» Questions on the material:
**1.** Copy the passage on context caching below, starting at "Table 3: Context" and ending at "Latency Considerations (Time-To-First-Token)".
**2.** Using the passage on context caching below, decide whether each statement agrees with it. Answer yes or no for each, and quote the words that settle it. (a) With context caching, the full prompt must be sent again with every follow-up question. (b) DeepSeek activates caching automatically. (c) For a 1M token prompt, prefill can take 10 to 60 seconds.

==== Passage provided

To solve this, providers like Google and Anthropic introduced Context Caching. This feature allows developers to “checkpoint” a large prompt in the model’s memory.

• How it Works: You upload the 500-page manual once. The provider stores the processed KV cache on their servers. You are given a cache_id.
• The Benefit: For following questions, you only send the cache_id and your short question (50 tokens). The model reuses the cached state.
• Cost Impact: Caching typically offers a 75% to 90% discount on input tokens compared to re-processing them. DeepSeek V3.2, for instance, charges significantly less for “Cache Hits” ($0.028/1M) versus “Cache Misses” ($0.28/1M).

Table 3: Context Caching Comparison

Feature	Google Gemini	Anthropic Claude	DeepSeek
Activation	Explicit (API call) or Implicit (Auto-cache)	Explicit (Header checkpoints)	Implicit (Automatic)
Persistence	Defined TTL (e.g., 1 hour default)	Defined TTL (e.g., 5 min to hours)	Varies (Disk-based offloading)
Pricing Model	Discounted Input + Hourly Storage Fee	Write Cost (Full) + Read Cost (10%)	Massive discount on Cache Hit

Latency Considerations (Time-To-First-Token)

Beyond cost, latency is the second constraint. Processing 1 million tokens takes time, even on the world’s fastest supercomputers.

• Prefill Time: The time taken to process the input before generating the first word. For a 1M token prompt, ‘pre-fill’ can take anywhere from 10 to 60 seconds depending on the provider’s hardware optimization.
• User Experience: This delay makes massive context windows unsuitable for real-time, snappy chat interfaces unless caching is used. It is better suited for asynchronous ‘batch’ tasks (e.g., “Summarize this case file and email me the result”).

Strategic Architecture: RAG vs. Long Context

In 2025, the central architectural debate for AI developers is:

Do I put my data in the context window, or do I keep it in a database?

This is the choice between Long Context and Retrieval Augmented Generation (RAG).

Retrieval Augmented Generation (RAG)

========
==== Record set

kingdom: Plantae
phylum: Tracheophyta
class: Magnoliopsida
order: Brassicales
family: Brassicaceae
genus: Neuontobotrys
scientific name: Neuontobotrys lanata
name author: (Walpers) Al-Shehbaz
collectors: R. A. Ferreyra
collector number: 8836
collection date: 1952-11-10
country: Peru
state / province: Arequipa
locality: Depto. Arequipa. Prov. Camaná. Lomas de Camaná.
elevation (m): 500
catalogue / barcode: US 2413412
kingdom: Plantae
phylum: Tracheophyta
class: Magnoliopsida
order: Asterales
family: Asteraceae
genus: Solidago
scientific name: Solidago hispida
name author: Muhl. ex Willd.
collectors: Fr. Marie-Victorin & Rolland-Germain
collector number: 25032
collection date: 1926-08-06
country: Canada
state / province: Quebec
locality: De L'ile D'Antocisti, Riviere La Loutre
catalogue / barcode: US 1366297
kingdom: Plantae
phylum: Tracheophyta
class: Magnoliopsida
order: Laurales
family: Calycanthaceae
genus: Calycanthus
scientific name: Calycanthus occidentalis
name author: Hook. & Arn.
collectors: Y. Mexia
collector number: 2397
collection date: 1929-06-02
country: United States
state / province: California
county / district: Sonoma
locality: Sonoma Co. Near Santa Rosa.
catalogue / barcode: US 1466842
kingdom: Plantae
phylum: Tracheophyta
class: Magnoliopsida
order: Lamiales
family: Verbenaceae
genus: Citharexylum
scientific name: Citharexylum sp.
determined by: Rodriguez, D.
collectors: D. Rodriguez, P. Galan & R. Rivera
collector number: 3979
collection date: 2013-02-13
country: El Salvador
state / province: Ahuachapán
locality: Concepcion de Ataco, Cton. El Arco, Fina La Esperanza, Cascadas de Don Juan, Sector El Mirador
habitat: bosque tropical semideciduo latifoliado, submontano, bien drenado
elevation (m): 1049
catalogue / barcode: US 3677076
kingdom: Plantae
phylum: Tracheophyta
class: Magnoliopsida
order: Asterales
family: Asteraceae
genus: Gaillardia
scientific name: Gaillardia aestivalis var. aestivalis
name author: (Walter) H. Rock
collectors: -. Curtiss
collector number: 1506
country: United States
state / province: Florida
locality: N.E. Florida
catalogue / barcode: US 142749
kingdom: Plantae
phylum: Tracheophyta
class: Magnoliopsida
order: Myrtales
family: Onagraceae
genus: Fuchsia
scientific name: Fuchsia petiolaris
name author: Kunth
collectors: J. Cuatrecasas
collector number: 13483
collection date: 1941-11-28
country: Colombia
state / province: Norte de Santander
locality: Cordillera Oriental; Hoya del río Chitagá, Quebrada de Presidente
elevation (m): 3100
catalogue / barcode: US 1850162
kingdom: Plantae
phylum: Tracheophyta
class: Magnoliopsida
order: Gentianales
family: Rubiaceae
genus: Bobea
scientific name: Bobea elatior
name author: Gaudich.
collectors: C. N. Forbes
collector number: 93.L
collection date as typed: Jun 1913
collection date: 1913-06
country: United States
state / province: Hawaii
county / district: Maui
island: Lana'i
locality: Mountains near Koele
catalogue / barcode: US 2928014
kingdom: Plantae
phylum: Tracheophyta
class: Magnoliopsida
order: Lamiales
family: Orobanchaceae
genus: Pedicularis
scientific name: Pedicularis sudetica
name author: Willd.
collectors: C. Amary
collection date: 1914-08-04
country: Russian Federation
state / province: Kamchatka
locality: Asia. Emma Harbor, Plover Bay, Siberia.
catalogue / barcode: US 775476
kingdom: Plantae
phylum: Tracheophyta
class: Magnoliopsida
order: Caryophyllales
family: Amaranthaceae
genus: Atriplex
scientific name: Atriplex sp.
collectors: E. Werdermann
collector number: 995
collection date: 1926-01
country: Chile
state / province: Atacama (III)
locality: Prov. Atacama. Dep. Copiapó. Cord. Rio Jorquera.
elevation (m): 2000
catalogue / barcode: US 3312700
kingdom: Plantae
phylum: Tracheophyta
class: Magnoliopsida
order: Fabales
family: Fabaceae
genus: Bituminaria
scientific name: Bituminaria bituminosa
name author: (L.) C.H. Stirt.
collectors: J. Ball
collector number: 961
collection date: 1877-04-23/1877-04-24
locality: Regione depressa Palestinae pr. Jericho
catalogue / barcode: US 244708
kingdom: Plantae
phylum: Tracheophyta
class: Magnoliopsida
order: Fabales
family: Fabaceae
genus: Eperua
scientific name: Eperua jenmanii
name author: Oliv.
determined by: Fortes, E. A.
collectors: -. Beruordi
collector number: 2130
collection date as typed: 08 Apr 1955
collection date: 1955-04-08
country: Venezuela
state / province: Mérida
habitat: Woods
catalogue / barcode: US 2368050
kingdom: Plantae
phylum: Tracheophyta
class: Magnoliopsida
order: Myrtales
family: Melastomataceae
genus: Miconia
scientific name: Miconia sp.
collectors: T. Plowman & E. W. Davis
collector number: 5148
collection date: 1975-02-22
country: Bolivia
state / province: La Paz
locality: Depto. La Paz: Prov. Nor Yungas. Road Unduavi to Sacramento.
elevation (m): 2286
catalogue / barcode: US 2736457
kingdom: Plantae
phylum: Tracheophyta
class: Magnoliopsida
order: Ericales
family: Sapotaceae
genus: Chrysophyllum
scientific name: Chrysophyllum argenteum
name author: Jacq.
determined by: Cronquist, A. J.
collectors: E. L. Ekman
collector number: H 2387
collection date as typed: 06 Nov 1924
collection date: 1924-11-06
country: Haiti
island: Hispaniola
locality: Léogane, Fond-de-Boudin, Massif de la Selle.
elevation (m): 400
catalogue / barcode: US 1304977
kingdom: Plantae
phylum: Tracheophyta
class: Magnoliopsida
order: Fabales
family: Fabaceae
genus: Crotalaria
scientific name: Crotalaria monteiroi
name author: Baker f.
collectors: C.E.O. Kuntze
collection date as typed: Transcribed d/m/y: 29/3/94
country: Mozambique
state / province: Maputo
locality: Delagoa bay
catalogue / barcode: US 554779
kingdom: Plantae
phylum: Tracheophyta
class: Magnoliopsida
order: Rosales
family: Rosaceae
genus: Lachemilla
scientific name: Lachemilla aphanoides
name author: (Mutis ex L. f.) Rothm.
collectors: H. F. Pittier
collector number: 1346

========

» Exercise answers:
**1.**
Table 3: Context Caching Comparison

Feature	Google Gemini	Anthropic Claude	DeepSeek
Activation	Explicit (API call) or Implicit (Auto-cache)	Explicit (Header checkpoints)	Implicit (Automatic)
Persistence	Defined TTL (e.g., 1 hour default)	Defined TTL (e.g., 5 min to hours)	Varies (Disk-based offloading)
Pricing Model	Discounted Input + Hourly Storage Fee	Write Cost (Full) + Read Cost (10%)	Massive discount on Cache Hit

Latency Considerations (Time-To-First-Token)

**2.**
(a) No: "For following questions, you only send the cache_id and your short question (50 tokens)."
(b) Yes: "Implicit (Automatic)"
(c) Yes: "can take anywhere from 10 to 60 seconds depending on the provider’s hardware optimization"